What you are asked to do: Copy the lines from the one containing "рив мошенникам, перевел" up to and including the one containing "Av. Javier Rojo", substituting "EJENDOMSMARKED" for every occurrence of "BOLIGMARKED" and leaving everything else unchanged.

Records for the task:
* * * * * * *

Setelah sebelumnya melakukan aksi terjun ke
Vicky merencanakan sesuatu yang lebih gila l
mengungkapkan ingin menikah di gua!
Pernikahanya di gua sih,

* * * * * * *

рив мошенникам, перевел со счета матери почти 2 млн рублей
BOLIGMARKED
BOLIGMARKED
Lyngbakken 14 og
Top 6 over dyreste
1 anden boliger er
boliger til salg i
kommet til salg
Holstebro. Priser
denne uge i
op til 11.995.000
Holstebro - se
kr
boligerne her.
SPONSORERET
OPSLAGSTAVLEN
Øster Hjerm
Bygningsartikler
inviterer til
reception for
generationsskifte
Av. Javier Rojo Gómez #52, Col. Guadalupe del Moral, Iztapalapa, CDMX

* * * * * * *

Task result:
рив мошенникам, перевел со счета матери почти 2 млн рублей
EJENDOMSMARKED
EJENDOMSMARKED
Lyngbakken 14 og
Top 6 over dyreste
1 anden boliger er
boliger til salg i
kommet til salg
Holstebro. Priser
denne uge i
op til 11.995.000
Holstebro - se
kr
boligerne her.
SPONSORERET
OPSLAGSTAVLEN
Øster Hjerm
Bygningsartikler
inviterer til
reception for
generationsskifte
Av. Javier Rojo Gómez #52, Col. Guadalupe del Moral, Iztapalapa, CDMX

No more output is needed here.